Много разговаривать ему уже не хотелось, зато он был очень доволен, когда Ута целовала его, желая спокойной ночи: «Только по-настоящему, в губы».
А что же сестра? Мне еще часто приходилось слышать от нее вопрос, заданный вскоре после маминых похорон на кладбище Оберауссема: «Что со мной теперь будет? Что же мне делать?»
В конце апреля, после моей свадьбы, на которую сестра приехала в Ленцбург, она вместе со мной и Анной отправилась на тессинскую дачу тестя и тещи, где сестра пыталась заглушить свои переживания несметным количеством швейцарского шоколада, молочного и горького, но так и не решила, что делать, только постоянно лила слезы, несмотря на отличную погоду.
Ее стенания подразумевали желание заняться какой-нибудь социальной работой, которая приносила бы помощь людям, причем не абстрактную, а вполне практическую и очевидную.
Осенью пятьдесят четвертого, после нашей поездки по угрюмой и закрытой франкистской Испании, откуда я привез свой первый прозаический опус, рассказ «Моя зеленая лужайка», сестра навестила нас в Берлине — мы уже жили в подвальной квартире неподалеку от озера Дианазее; она снова начала приставать к нам все с тем же вопросом, и это продолжалось до тех пор, пока однажды на обратном пути из кино, куда мы ходили втроем, нам не пришлось остановиться на Будапештерштрассе, чтобы переждать красный сигнал светофора; тут в ответ на назойливый вопрос сестры: «Что же мне делать?» — я не слишком по-братски дал ей совет, который прозвучал как приказ.
Следуя какому-то наитию свыше, я скорее рявкнул, нежели сочувственно сказал: «Довольно ныть, черт побери! Становись акушеркой. Детей всегда рожают!»
И она стала акушеркой, отучившись в Земельной женской клинике в Ганновере. А потом, работая в Рейдте, в клинике Боннского университета и в зауэрландском Люденшайте, способствовала появлению на свет около четырех тысяч новорожденных. Она трудилась на протяжении многих лет, проявляя практическую хватку и способность дать дельный совет, занимала должности старшей акушерки и акушерки-наставницы, избиралась председателем производственного совета нескольких больниц, боролась за улучшение условий труда и заключение справедливых тарифных соглашений.
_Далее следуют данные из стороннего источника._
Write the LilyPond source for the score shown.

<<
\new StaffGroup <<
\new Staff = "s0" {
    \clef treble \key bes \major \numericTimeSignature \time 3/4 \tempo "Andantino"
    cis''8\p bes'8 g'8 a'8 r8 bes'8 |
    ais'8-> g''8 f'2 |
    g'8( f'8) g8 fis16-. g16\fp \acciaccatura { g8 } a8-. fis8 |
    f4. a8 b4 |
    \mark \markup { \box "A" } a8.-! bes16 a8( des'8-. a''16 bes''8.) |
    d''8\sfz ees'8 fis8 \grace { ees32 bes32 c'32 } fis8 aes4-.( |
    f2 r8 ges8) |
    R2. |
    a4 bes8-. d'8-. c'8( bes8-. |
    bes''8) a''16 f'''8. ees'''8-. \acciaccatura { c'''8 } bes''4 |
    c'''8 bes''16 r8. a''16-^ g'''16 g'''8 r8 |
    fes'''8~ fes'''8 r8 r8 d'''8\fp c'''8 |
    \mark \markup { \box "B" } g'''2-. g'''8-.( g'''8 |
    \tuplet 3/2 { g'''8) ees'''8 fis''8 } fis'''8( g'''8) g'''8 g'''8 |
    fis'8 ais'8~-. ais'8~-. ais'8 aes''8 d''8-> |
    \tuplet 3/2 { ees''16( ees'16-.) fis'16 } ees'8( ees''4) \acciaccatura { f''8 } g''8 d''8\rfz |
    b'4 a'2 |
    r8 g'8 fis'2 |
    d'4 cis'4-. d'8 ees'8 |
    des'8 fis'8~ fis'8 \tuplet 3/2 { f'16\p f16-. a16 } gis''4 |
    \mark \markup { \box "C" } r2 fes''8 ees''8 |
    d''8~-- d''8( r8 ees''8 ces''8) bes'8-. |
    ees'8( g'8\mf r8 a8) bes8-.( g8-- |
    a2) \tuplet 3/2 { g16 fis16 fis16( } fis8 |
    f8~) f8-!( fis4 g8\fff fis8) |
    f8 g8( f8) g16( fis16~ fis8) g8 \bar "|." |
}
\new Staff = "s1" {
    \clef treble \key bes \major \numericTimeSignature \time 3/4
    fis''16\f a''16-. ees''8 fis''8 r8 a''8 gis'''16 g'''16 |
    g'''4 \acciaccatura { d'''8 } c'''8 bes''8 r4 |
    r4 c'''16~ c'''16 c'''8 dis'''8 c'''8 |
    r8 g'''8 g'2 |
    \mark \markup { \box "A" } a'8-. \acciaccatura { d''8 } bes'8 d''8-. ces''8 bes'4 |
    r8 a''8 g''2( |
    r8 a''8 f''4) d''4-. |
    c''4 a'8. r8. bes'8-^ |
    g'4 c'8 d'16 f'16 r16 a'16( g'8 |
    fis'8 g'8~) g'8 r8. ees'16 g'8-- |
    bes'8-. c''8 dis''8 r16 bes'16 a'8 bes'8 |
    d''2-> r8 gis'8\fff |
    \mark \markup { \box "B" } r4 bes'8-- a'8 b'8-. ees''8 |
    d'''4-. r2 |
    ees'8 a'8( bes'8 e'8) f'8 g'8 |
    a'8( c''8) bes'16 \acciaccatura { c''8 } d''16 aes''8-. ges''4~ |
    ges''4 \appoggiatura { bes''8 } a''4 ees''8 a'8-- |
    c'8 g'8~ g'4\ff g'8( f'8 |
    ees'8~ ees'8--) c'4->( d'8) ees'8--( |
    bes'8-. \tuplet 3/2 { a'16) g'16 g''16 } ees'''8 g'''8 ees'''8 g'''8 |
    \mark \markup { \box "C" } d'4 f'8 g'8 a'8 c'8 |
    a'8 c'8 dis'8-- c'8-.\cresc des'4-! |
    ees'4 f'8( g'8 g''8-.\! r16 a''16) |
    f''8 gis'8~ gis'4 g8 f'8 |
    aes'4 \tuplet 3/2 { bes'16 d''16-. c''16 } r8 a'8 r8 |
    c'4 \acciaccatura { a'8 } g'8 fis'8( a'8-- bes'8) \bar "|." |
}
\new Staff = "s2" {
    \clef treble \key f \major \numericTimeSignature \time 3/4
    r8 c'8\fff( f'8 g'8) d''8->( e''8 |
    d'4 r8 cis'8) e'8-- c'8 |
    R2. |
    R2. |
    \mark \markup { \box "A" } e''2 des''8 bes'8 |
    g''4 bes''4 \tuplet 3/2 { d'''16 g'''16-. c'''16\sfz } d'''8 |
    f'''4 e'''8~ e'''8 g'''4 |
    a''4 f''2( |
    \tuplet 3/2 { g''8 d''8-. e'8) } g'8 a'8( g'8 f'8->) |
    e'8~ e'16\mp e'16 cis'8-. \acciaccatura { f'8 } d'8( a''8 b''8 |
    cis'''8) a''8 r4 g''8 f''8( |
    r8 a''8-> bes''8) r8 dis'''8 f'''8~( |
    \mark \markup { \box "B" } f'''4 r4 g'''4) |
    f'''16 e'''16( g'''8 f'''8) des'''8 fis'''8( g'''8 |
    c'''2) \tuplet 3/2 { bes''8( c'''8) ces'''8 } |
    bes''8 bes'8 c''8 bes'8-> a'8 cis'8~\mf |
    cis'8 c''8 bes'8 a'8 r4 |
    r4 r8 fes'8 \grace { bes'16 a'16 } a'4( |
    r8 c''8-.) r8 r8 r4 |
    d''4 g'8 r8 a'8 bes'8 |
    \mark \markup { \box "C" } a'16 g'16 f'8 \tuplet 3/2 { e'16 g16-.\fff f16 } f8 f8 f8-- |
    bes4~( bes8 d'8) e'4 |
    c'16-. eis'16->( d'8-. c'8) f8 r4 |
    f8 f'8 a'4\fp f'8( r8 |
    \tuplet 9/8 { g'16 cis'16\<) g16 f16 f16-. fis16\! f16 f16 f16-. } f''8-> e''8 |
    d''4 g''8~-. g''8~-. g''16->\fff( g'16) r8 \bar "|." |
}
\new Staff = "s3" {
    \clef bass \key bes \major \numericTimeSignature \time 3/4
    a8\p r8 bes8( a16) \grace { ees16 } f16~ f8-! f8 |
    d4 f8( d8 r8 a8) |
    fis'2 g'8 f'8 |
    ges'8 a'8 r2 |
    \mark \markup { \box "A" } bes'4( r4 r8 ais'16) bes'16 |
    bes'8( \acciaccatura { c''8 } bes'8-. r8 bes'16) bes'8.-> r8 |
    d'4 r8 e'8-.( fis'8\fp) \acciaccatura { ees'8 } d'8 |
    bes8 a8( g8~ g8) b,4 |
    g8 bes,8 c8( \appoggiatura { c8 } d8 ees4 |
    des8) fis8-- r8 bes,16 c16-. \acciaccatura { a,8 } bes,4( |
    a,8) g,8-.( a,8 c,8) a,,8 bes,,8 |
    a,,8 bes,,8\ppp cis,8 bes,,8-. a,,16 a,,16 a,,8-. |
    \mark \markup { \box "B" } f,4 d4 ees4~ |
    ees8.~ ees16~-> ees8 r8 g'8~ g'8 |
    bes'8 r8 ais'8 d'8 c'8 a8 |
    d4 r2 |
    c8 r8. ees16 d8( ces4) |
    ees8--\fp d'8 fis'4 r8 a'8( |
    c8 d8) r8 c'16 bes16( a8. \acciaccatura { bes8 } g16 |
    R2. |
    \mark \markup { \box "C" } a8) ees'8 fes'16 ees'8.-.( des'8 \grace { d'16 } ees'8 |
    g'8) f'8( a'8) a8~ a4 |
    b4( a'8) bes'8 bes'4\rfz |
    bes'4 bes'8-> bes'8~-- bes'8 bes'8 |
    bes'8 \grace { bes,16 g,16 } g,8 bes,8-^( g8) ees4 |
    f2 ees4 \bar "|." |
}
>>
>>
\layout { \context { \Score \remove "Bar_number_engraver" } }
Она до сих пор разъезжает по делам профсоюзного совета старейшин, членом которого ее избрали. Женщина она решительная, по праздникам не прочь выпить, наши дети и внуки ее любят, хотя, пожалуй, немного побаиваются; будучи католичкой и социал-демократкой, она дружит с монахиней, сестрой Шоластикой, которая больше известна как Шолли, принципиальная в отстаивании собственных позиций. Она и в старости всюду находит повод для смачной шутки, но может разгневаться, особенно когда приходится разговаривать с теми, кто защищает существующую и узаконенную несправедливость. «Нет, это просто возмутительно!» — гласит одна из ее неизменных фраз.
Как и мою младшую дочку Неле, которая также стала акушеркой, ее беспокоит падение рождаемости. Обе успокаивают друг друга: «К счастью, хватает иностранцев, у которых прибавляется потомство..»
Вот так одна реплика, произнесенная на краю тротуара в ожидании, пока переключится красный сигнал светофора, может послужить дорожным указателем для долгого жизненного пути; это напоминает мне о профессоре Энзелинге, который студеной зимой сорок седьмого года, когда Академия художеств была закрыта из-за отсутствия угля, дал мне единственно верный совет.
Сохранилась фотография с нашей свадьбы: Анна в костюме бордового цвета, на мне черный пиджак и брюки в полоску. Мы улыбаемся друг другу, будто нам удалась забавная шутка.
Ей двадцать один год, мне — двадцать шесть. Временами нам не хочется чувствовать себя слишком взрослыми. Мы носим кольца на левой руке, золото увеличивает их ценность. Но поскольку Анну я уже и раньше считал своим достоянием, то наиболее дорогим приобретением от нашего поспешного бракосочетания стала для меня портативная пишущая машинка марки «леттера», выпускаемая фирмой «Оливетти»; этот свадебный подарок — пусть не сразу, а постепенно — сделал меня писателем.